* [TASK DIRECTIONS] Your whole answer should be the number of lines in the material below that include the word "pfarrbriefservice".
----
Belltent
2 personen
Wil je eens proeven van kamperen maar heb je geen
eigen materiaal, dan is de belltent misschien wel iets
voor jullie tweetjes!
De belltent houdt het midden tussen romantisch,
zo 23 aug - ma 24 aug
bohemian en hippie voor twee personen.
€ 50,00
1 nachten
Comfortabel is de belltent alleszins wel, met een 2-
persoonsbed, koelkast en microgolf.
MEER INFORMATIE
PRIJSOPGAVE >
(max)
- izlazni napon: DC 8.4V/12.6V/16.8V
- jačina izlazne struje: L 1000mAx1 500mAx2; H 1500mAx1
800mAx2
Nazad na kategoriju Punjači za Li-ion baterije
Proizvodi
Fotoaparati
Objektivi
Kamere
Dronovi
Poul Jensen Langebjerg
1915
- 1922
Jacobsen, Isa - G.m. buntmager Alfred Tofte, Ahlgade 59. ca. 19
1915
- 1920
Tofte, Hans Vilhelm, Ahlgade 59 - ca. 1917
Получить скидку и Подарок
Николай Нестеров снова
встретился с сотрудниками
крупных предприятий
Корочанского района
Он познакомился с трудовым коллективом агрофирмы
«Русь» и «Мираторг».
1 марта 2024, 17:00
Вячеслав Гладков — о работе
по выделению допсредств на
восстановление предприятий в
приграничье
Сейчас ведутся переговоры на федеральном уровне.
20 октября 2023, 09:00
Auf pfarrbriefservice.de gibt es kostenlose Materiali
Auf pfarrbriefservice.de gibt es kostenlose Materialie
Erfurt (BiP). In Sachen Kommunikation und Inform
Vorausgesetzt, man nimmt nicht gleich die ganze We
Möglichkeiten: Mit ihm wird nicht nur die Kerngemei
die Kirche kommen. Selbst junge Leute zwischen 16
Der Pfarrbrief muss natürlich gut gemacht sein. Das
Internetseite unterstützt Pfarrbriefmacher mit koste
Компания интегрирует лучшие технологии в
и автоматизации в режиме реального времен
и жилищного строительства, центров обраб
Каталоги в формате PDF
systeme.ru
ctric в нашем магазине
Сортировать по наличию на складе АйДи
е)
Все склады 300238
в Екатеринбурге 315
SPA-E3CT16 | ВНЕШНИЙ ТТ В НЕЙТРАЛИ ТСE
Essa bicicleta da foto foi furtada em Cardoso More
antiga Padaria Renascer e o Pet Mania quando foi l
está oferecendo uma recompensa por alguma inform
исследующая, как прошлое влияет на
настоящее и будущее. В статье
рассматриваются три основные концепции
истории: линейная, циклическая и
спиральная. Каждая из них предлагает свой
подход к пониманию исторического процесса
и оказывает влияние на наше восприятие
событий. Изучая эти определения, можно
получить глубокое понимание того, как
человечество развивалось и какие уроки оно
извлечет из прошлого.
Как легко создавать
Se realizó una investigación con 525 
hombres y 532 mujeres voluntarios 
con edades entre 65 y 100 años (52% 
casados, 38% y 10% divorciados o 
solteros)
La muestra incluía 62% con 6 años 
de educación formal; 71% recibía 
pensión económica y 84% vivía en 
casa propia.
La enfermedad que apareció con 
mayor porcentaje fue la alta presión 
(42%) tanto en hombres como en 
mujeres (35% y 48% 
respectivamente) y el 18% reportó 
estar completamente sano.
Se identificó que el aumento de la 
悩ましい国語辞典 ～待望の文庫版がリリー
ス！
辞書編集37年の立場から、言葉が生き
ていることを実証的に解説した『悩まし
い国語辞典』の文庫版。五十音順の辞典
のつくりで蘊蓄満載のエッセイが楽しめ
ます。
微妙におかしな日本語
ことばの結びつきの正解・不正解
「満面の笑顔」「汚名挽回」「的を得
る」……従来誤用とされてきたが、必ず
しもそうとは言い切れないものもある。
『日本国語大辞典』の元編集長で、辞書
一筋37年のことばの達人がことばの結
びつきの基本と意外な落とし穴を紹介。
----
* [WRITTEN ANSWER] 2